Ao tratar da questão do planejamento e da avaliação do estágio, Pimenta explicita que nas reflexões e propostas apresentadas os mesmos serão tratados como processo contínuo e coletivo e que o seu desenvolvimento está baseado em textos e depoimentos de alunos e de professores universitários que orientam estágio, o que possibilita, no seu entendimento, uma aproximação a suas práticas. Procura estabelecer um diálogo pedagógico com os alunos e com os professores formadores visando delinear novos caminhos para o estágio. Segundo entende os dois polos: planejamento e avaliação devem estar em íntima interlocução, mediando a ação docente. O planejamento (organização) não deve ser

um momento ou evento, mas uma atividade-eixo, a espinha dorsal que sustenta e permeia todo o percurso do ensinar e do aprender. [...] Na prática cotidiana do professor, as atividades, compreendidas como unidades básicas do processo de ensino e aprendizagem, são as evidências da organização de seu trabalho. [...] A ideia de que os processos educacionais (planejamento e avaliação) venham a acontecer a partir do coletivo abre possibilidades de viabilização do projeto pedagógico do curso e marca a presença do estágio como parte fundamental nessa formação. Possibilita, ainda, o debate sobre os caminhos que viabilizam os objetivos do curso e o perfil do profissional que s e pretende formar, considerando as condições objetivas que a realidade oferece e os avanços que podem ser realizados a partir dela (PIMENTA, 2012, p. 180-183).
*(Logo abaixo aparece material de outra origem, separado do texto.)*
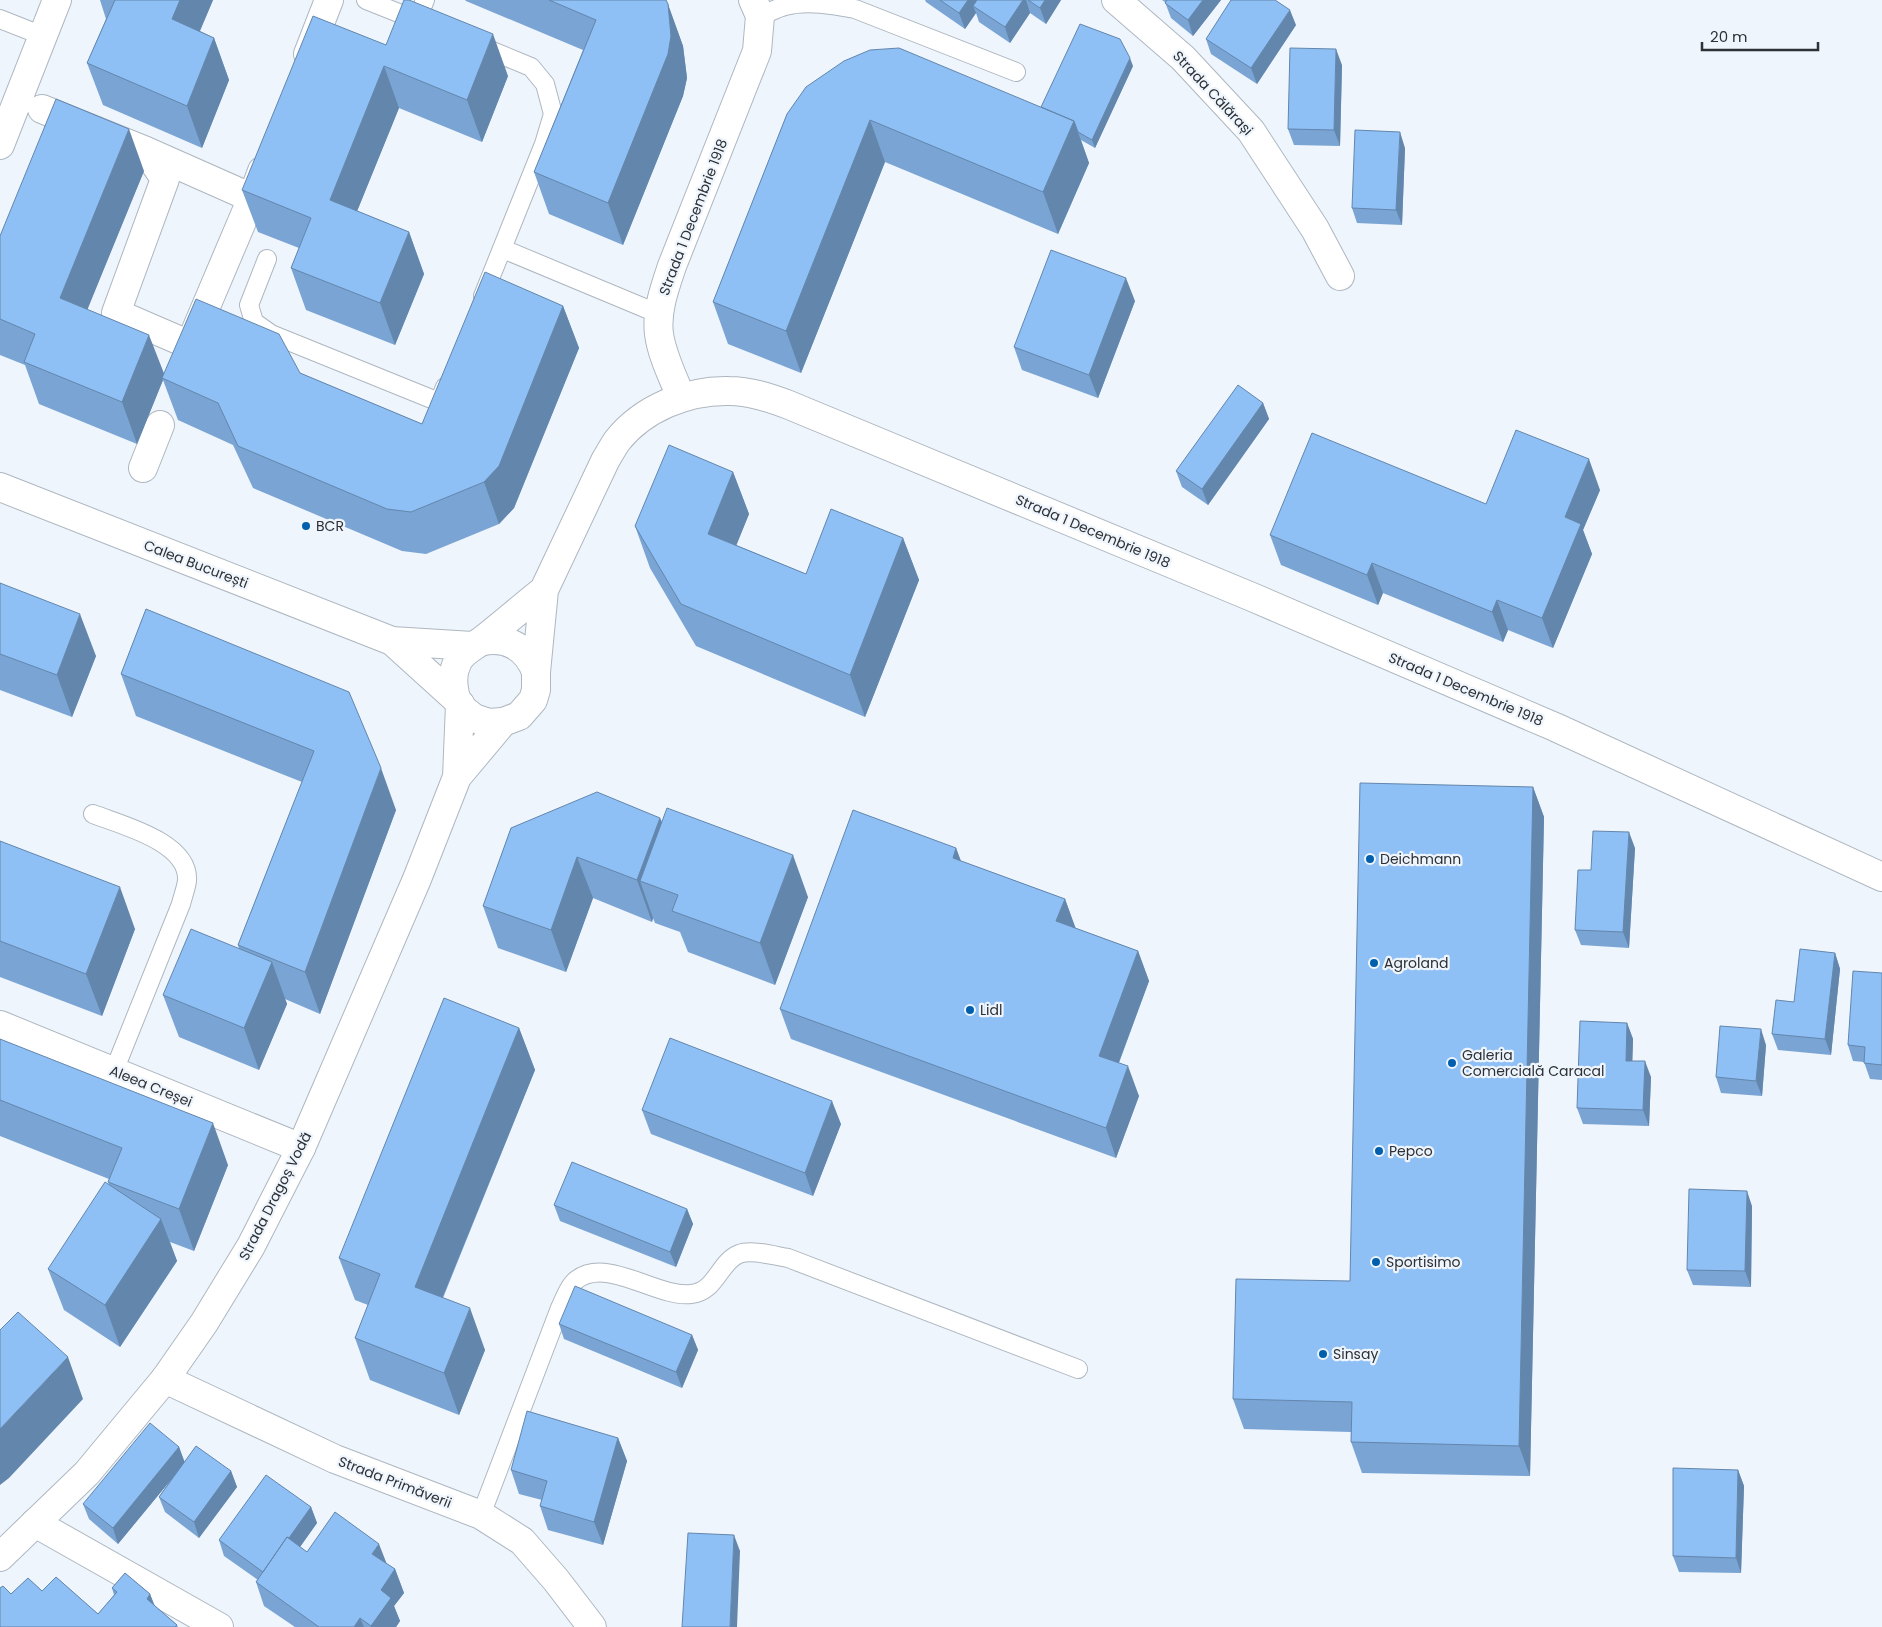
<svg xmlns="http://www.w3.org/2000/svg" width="1882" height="1627" font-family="Poppins,sans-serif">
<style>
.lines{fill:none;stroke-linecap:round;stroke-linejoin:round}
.lane-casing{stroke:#aeb7c0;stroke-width:20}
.street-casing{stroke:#aeb7c0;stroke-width:30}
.secondary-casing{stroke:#aeb7c0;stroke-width:30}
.primary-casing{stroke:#aeb7c0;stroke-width:30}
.lane{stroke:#fff;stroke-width:18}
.street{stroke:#fff;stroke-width:28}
.secondary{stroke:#fff;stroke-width:28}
.primary{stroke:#fff;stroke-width:28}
.wall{fill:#7aa4d3}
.shaded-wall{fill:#6386ac}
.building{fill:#8ebff5;stroke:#6386ac}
.poi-dot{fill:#005fac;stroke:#eef5fd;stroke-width:2}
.labels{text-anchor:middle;stroke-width:4.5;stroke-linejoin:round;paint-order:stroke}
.street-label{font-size:14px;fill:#2d3034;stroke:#eef5fd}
.poi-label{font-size:14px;fill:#2d3034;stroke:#eef5fd;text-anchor:start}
</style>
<rect width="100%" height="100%" fill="#eef5fd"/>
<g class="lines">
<g class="lane-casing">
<path id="lane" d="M 366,0 L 421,22
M 760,16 C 768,13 777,8 785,6 C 807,0 834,5 855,9 L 1016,72
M 0,19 L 43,36
M 417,20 L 425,0
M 480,46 L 531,67 L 545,84 L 553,114 L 544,144 L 483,296
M 503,249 L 659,314
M 267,259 L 249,305 L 254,322 L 271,334 L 439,402 L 445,387
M 93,814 C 121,825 190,842 187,881 C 186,888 183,896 181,904 L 114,1071
M 481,1515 L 560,1308 C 564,1300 568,1287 575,1281 C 606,1255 656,1298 691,1294 C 716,1292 719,1262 739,1254 C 752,1249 775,1256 788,1258 L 1078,1369"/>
</g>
<g class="street-casing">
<path id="street" d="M 1116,0 L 1183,58 L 1251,131 L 1315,229 L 1340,276
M 308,54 L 329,0
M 42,109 L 146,151 L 252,198 L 262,171
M 0,145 L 57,0
M 146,151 L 165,179 L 116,313 L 190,345
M 193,337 L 252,198
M 143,468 L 160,425
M 0,1025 L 301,1148
M 165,1379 L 335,1459 L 481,1515 L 522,1541 L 556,1580 L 592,1627
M 35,1523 L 219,1627"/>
</g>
<g class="secondary-casing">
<path id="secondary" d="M 681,397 C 673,377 662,356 659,334 C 656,311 665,287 672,266 L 757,51 L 760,16 L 753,0
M 457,777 L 460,704
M 0,1557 L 87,1473 L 165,1379 L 204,1323 L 251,1246 L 301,1148 L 417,879 L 457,777 L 503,722"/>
</g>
<g class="primary-casing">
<path id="primary" d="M 0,487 L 392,641 L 472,646
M 392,641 L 456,699 L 464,710 L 474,718 L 488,723 L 503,722 L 519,716 L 533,700 L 536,690 L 536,672 L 544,590 L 605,461 C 609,454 613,447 617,441 C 643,408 688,390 729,391 C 750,391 770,398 789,405 L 1252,597 L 1555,727 L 1882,877
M 480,642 C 505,635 527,647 536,672
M 456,699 C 453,686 451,674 458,661 C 464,650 474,647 484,639 C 504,623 524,606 544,590"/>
</g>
<use href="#lane" class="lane"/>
<use href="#street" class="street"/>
<use href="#secondary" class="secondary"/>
<use href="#primary" class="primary"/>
</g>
<path class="wall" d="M 100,0 L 213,0 L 200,31 L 214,38 L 229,80 L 202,148 L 103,105 L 87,63 L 106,19 Z
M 465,0 L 666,0 L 683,46 L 687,78 L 683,96 L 623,245 L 549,214 L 534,172 L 583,50 L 466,1 Z
M 925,0 L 1061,0 L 1046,24 L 1030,13 L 1010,43 L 979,22 L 976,13 L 965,29 L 926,2 Z
M 1162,0 L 1221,0 L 1193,36 L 1171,18 L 1165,2 Z
M 1296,25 L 1257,84 L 1211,54 L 1206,39 Z
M 386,45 L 508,76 L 482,142 L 399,108 L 357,211 L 409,232 L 424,274 L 395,345 L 306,310 L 291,268 L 299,248 L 258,232 L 242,190 Z
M 1342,65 L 1340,146 L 1294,145 L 1288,129 Z
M 1133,66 L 1095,148 L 1081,140 L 1089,163 L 1058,234 L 885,162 L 801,373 L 728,344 L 713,302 L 787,114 L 1041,107 Z
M 1405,148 L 1402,225 L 1357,223 L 1352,208 Z
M 144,171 L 87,309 L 164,374 L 300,373 L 422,424 L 563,306 L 579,348 L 514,508 L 499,524 L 426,554 L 402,551 L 253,488 L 233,445 L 178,420 L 163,380 L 137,444 L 39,404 L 25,365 L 0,355 L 0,236 Z
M 1135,301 L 1098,398 L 1022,370 L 1014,347 Z
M 1263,403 L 1269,419 L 1208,505 L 1182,487 L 1176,471 Z
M 733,472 L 749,514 L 736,545 L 806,574 L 903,538 L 919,580 L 865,717 L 696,646 L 650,568 L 635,526 Z
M 1600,490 L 1583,530 L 1592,554 L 1553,648 L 1508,630 L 1503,642 L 1383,593 L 1378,605 L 1281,565 L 1270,535 L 1486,504 Z
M 0,583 L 96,656 L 72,717 L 0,690 Z
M 146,609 L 396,810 L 320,1014 L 285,999 L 287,1004 L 259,1070 L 179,1037 L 163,995 L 239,949 L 238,945 L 302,782 L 136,716 L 121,674 Z
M 1533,787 L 1544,817 L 1530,1476 L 1362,1473 L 1351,1442 L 1351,1432 L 1244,1429 L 1233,1399 L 1350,1281 Z
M 660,818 L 662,822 L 808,897 L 775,985 L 688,952 L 680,932 L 655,923 L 653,918 L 652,922 L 593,898 L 566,972 L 498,948 L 483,906 L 511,828 Z
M 0,841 L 135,929 L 102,1016 L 0,977 Z
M 956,848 L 961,861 L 1065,899 L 1075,928 L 1138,951 L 1149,981 L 1119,1063 L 1139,1096 L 1116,1158 L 791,1039 L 780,1009 Z
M 1635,848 L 1629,948 L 1581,945 L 1575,930 L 1591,870 Z
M 1835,953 L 1840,969 L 1831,1055 L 1778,1050 L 1772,1034 L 1794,1002 Z
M 1882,973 L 1882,1080 L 1870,1079 L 1864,1062 L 1853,1061 L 1848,1045 Z
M 1627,1023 L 1633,1039 L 1632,1061 L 1651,1077 L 1649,1126 L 1583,1124 L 1577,1108 Z
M 519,1028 L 535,1070 L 443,1298 L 485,1350 L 459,1415 L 370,1380 L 355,1338 L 368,1305 L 355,1300 L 339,1258 Z
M 0,1039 L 228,1165 L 194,1251 L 170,1242 L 177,1261 L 120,1347 L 64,1310 L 48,1269 L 109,1185 L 108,1182 L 109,1179 L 0,1136 Z
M 1766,1045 L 1762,1096 L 1721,1093 L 1716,1077 Z
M 642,1110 L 841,1124 L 813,1196 L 651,1134 Z
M 554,1205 L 687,1209 L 693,1224 L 676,1267 L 560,1221 Z
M 1752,1206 L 1751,1287 L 1693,1285 L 1687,1270 Z
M 559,1324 L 692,1335 L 698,1350 L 682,1388 L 564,1339 Z
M 618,1438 L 627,1461 L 603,1545 L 548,1530 L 540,1506 L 542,1500 L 519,1494 L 511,1470 Z
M 179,1447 L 184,1461 L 231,1471 L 237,1487 L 199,1538 L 165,1512 L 159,1497 L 171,1479 L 118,1544 L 89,1519 L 83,1504 Z
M 1738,1470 L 1744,1486 L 1741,1573 L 1679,1572 L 1673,1556 Z
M 311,1507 L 317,1523 L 300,1547 L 307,1552 L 387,1564 L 395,1569 L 404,1593 L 394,1606 L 400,1621 L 396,1627 L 295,1627 L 264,1606 L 256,1582 L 258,1580 L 224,1556 L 219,1540 Z
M 125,1573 L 150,1594 L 155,1606 L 177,1625 L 178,1627 L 0,1627 L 0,1588 L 3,1586 L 11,1594 L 28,1578 L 42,1591 L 56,1577 L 98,1614 L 114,1595 L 112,1588 Z"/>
<path class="shaded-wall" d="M 180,0 L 213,0 L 187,61 L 172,19 Z
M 968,0 L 985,0 L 973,6 L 976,13 L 965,29 L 959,13 Z
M 1023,0 L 1026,0 L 1030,13 L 1010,43 L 1005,27 Z
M 1045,0 L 1061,0 L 1046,24 L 1040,8 Z
M 1203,0 L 1221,0 L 1193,36 L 1188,20 Z
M 668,4 L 683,46 L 687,78 L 683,96 L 623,245 L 608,203 Z
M 1290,10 L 1296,25 L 1257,84 L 1251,68 Z
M 493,34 L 508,76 L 482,142 L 467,100 Z
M 214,38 L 229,80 L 202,148 L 187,106 Z
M 1336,49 L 1342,65 L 1340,146 L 1334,130 Z
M 1130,58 L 1133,66 L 1095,148 L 1092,140 Z
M 384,66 L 399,108 L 345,241 L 330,200 Z
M 870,120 L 885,162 L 801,373 L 786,331 Z
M 1074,121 L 1089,163 L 1058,234 L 1043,192 Z
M 129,129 L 144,171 L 75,340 L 60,298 Z
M 1400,132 L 1405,148 L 1402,225 L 1396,210 Z
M 409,232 L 424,274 L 395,345 L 380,303 Z
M 1126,278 L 1135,301 L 1098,398 L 1089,375 Z
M 563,306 L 579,348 L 514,508 L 499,524 L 484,482 Z
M 149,335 L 165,376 L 162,378 L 163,380 L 137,444 L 122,402 Z
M 1263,403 L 1269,419 L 1208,505 L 1202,489 Z
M 1589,459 L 1600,490 L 1583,530 L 1592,554 L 1553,648 L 1542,618 L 1565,517 Z
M 733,472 L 749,514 L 724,576 L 708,534 Z
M 903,538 L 919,580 L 865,717 L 850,675 Z
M 1372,563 L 1383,593 L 1378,605 L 1367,575 Z
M 1497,600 L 1508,630 L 1503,642 L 1492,612 Z
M 80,614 L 96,656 L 72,717 L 57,675 Z
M 381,768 L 396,810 L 320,1014 L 305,972 Z
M 1533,787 L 1544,817 L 1530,1476 L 1519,1446 Z
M 660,818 L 676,860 L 640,881 L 653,918 L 652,922 L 637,880 Z
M 1629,832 L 1635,848 L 1629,948 L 1623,932 Z
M 956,848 L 967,878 L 953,858 Z
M 793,855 L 808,897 L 775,985 L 760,943 Z
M 577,857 L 593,898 L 566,972 L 551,930 Z
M 120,887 L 135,929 L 102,1016 L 86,974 Z
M 1065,899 L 1076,929 L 1056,921 Z
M 1138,951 L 1149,981 L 1110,1086 L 1099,1056 Z
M 1835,953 L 1840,969 L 1831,1055 L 1825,1039 Z
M 272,962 L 287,1004 L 259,1070 L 244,1028 Z
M 1627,1023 L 1633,1039 L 1632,1077 L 1626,1061 Z
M 519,1028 L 535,1070 L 430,1328 L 415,1287 Z
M 1761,1029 L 1766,1045 L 1762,1096 L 1756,1081 Z
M 1645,1061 L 1651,1077 L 1649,1126 L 1643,1110 Z
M 1128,1066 L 1139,1096 L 1116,1158 L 1106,1128 Z
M 832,1101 L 841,1124 L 813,1196 L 805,1173 Z
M 213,1123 L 228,1165 L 194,1251 L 179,1209 Z
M 1747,1191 L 1752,1206 L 1751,1287 L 1745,1271 Z
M 687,1209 L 693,1224 L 676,1267 L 670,1252 Z
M 161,1219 L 177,1261 L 120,1347 L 105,1305 Z
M 470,1308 L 485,1350 L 459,1415 L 444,1373 Z
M 692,1335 L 698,1350 L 682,1388 L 676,1372 Z
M 68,1357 L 83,1399 L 9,1478 L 0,1485 L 0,1429 Z
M 618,1438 L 627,1461 L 603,1545 L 594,1522 Z
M 179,1447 L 185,1463 L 118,1544 L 113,1528 Z
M 1738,1470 L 1744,1486 L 1741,1573 L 1736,1558 Z
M 231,1471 L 237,1487 L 199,1538 L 194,1522 Z
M 311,1507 L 317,1523 L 270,1589 L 264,1573 Z
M 734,1535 L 740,1551 L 737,1627 L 730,1627 Z
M 379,1544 L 388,1567 L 372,1554 Z
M 395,1569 L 404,1593 L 394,1606 L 400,1621 L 396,1627 L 371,1627 L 381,1590 Z
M 150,1594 L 162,1627 L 147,1599 Z
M 360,1618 L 364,1627 L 354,1627 Z"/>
<path class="building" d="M 115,0 L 180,0 L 172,19 L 214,38 L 187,106 L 87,63 Z
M 404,0 L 409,0 L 493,34 L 467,100 L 384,66 L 330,200 L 409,232 L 380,303 L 291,268 L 311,218 L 242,190 L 313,16 L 386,45 Z
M 549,0 L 666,0 L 668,4 L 671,36 L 668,54 L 608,203 L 534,172 L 596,20 Z
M 940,0 L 968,0 L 959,13 Z
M 977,0 L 1023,0 L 1005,27 L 973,6 Z
M 1028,0 L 1045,0 L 1040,8 Z
M 1167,0 L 1203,0 L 1188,20 L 1165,3 Z
M 1231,0 L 1275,0 L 1290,10 L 1251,68 L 1206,39 Z
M 1080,24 L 1120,39 L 1130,58 L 1092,140 L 1078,132 L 1074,121 L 1041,107 Z
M 899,48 L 1074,121 L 1043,192 L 870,120 L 786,331 L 713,302 L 787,114 L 806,87 L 844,61 L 870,50 Z
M 1290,48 L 1336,49 L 1334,130 L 1288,129 Z
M 56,99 L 129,129 L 60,298 L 149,335 L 122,402 L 24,362 L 35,334 L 0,319 L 0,236 Z
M 1355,130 L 1400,132 L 1396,210 L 1352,208 Z
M 1051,250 L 1126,278 L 1089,375 L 1014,347 Z
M 485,272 L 563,306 L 499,466 L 484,482 L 411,512 L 387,509 L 238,446 L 218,403 L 162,378 L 196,299 L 279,334 L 300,373 L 422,424 Z
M 1238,385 L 1263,403 L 1202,489 L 1176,471 Z
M 1516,430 L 1589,459 L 1565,517 L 1581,524 L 1542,618 L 1497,600 L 1492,612 L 1372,563 L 1367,575 L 1270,535 L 1312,433 L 1486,504 Z
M 669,445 L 733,472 L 708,534 L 806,574 L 831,509 L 903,538 L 850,675 L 681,604 L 635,526 Z
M 0,583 L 80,614 L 57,675 L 0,654 Z
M 146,609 L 349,692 L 381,768 L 305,972 L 238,945 L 314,751 L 121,674 Z
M 1360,783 L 1533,787 L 1519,1446 L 1351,1442 L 1352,1402 L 1233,1399 L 1236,1279 L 1350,1281 Z
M 597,792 L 660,818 L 637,880 L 577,857 L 551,930 L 483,906 L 511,828 Z
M 667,808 L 793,855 L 760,943 L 672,911 L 678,895 L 640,881 Z
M 853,810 L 956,848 L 953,858 L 1065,899 L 1056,921 L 1138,951 L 1099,1056 L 1128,1066 L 1106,1128 L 780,1009 Z
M 1593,831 L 1629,832 L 1623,932 L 1575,930 L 1578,870 L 1591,870 Z
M 0,841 L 120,887 L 86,974 L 0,941 Z
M 191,929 L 272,962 L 244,1028 L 163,995 Z
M 1800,949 L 1835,953 L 1825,1039 L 1772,1034 L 1776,1000 L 1794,1002 Z
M 1853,971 L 1882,973 L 1882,1065 L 1864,1063 L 1865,1047 L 1848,1045 Z
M 444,998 L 519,1028 L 415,1287 L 470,1308 L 444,1373 L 355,1338 L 380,1274 L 339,1258 Z
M 1580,1021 L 1627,1023 L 1626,1061 L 1645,1061 L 1643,1110 L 1577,1108 Z
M 1720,1026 L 1761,1029 L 1756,1081 L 1716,1077 Z
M 670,1038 L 832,1101 L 805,1173 L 642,1110 Z
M 0,1039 L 213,1123 L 179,1209 L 108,1182 L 122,1148 L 0,1100 Z
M 572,1162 L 687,1209 L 670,1252 L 554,1205 Z
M 105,1182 L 161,1219 L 105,1305 L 48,1269 Z
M 1689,1189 L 1747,1191 L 1745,1271 L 1687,1270 Z
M 575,1286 L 692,1335 L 676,1372 L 559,1324 Z
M 18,1312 L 68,1357 L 0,1429 L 0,1330 Z
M 527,1411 L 618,1438 L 594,1522 L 540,1506 L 547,1481 L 511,1470 Z
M 150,1423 L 179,1447 L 113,1528 L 83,1504 Z
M 196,1446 L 231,1471 L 194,1522 L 159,1497 Z
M 1673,1468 L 1738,1470 L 1736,1558 L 1673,1556 Z
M 266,1475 L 311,1507 L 289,1538 L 287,1537 L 263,1572 L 219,1540 Z
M 335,1512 L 379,1544 L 372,1554 L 395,1569 L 381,1590 L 391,1598 L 371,1626 L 360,1618 L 354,1627 L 319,1627 L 256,1582 L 287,1537 L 307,1552 Z
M 688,1533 L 734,1535 L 730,1627 L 682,1627 Z
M 125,1573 L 150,1594 L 147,1599 L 177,1625 L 175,1627 L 0,1627 L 0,1588 L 3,1586 L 11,1594 L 28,1578 L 42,1591 L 56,1577 L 98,1614 L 117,1592 L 112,1588 Z"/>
<g class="poi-dot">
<circle cx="306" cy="526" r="5"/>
<circle cx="1370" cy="859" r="5"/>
<circle cx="1374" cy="963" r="5"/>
<circle cx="970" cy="1010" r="5"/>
<circle cx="1452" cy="1063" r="5"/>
<circle cx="1379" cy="1151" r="5"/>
<circle cx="1376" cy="1262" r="5"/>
<circle cx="1323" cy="1354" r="5"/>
</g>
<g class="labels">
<g class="street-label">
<text transform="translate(1213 93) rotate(47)" y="5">Strada Călărași</text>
<text transform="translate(693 217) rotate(-69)" y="5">Strada 1 Decembrie 1918</text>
<text transform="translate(1093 531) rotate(23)" y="5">Strada 1 Decembrie 1918</text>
<text transform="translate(196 564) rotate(21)" y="5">Calea București</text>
<text transform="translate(1466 689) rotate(23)" y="5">Strada 1 Decembrie 1918</text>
<text transform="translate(151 1086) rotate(22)" y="5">Aleea Creșei</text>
<text transform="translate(275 1196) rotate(-63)" y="5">Strada Dragoș Vodă</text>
<text transform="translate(395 1482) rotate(21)" y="5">Strada Primăverii</text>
</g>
<g class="poi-label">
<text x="316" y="531">BCR</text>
<text x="1380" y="864">Deichmann</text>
<text x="1384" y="968">Agroland</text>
<text x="980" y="1015">Lidl</text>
<text x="1462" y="1060">Galeria<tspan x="1462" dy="16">Comercială Caracal</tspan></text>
<text x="1389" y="1156">Pepco</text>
<text x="1386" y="1267">Sportisimo</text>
<text x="1333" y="1359">Sinsay</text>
</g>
</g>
<path d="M1702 42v8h116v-8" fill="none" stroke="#2d3034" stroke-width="2.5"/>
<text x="1710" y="42" font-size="15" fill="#2d3034" stroke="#eef5fd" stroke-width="4" paint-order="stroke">20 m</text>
</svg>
Ainda sobre o planejamento (organização) e a avaliação (resultado) no estágio, a autora (2012, p. 186) enfatiza que:

os esquemas tradicionais de realização de estágios sob a forma de observação, participação e regência, tendo por pressuposto que a aprendizagem de ser professor se dá pela reprodução das práticas observadas e experimentadas, revelam esgotamento em decorrência da verificação de que essa modalidade não resulta em melhoria dos resultados do ensino, pois a concepção que a sustenta é a de que o ensino é uma atividade técnica que, uma vez aprendida, poder ser aplicada em qualquer situação.

Segundo Pimenta, a deterioração do estágio no bojo da deterioração da Habilitação para o Magistério, demonstrada por vários estudos e pesquisas, leva a conclusão que, de fato, a formação de professores nem fundamenta teoricamente a atuação do futuro professor, nem toma

a prática como referência para a fundamentação teórica. Ou seja, carece de teoria e de prática. Por conta disso,

não é possível falar de prática – não há nem uma prática idealizada, nem uma prática meramente instrumentalizadora. Há uma burocratização do estágio, um cumprimento formal do requisito legal. Quando os alunos da Habilitação Magistério reclamam que os cursos são teóricos, é preciso ler estes reclames como denunciadores de que o curso não prepara teórica e praticamente para o exercício profissional, porque não toma como referência do seu currículo teórico (no qual se inclui o estágio) as necessidades que a escola-campo está colocada. Não se trata, portanto, de responder ‘com mais prática’ e ‘menos teoria’, O curso não forma adequadamente porque é fraco teórica e praticamente. Isto é, não assume a formação de um profissional para atuar na ‘prática social’ (PIMENTA, 2012a, p. 65).

No entendimento de Pimenta (2012a, p. 95):

A atividade docente é práxis. A essência da atividade (prática) do professor é o ensino- aprendizagem. Ou seja, é o conhecimento técnico prático de como garantir que a aprendizagem se realize como consequência da atividade de ensinar. Envolve, portanto, o conhecimento do objeto, o estabelecimento de finalidades e in tervenção no objeto para que a realidade (na aprendizagem) seja transformada, enquanto realidade social. Ou seja, a aprendizagem (ou a não aprendizagem) precisa ser compreendida enquanto determinada em uma realidade histórico-social. A atividade docente é sistemática e científica, na medida em que toma objetivamente (conhecer) o seu objeto (ensinar e aprender) e é intencional, não casuística.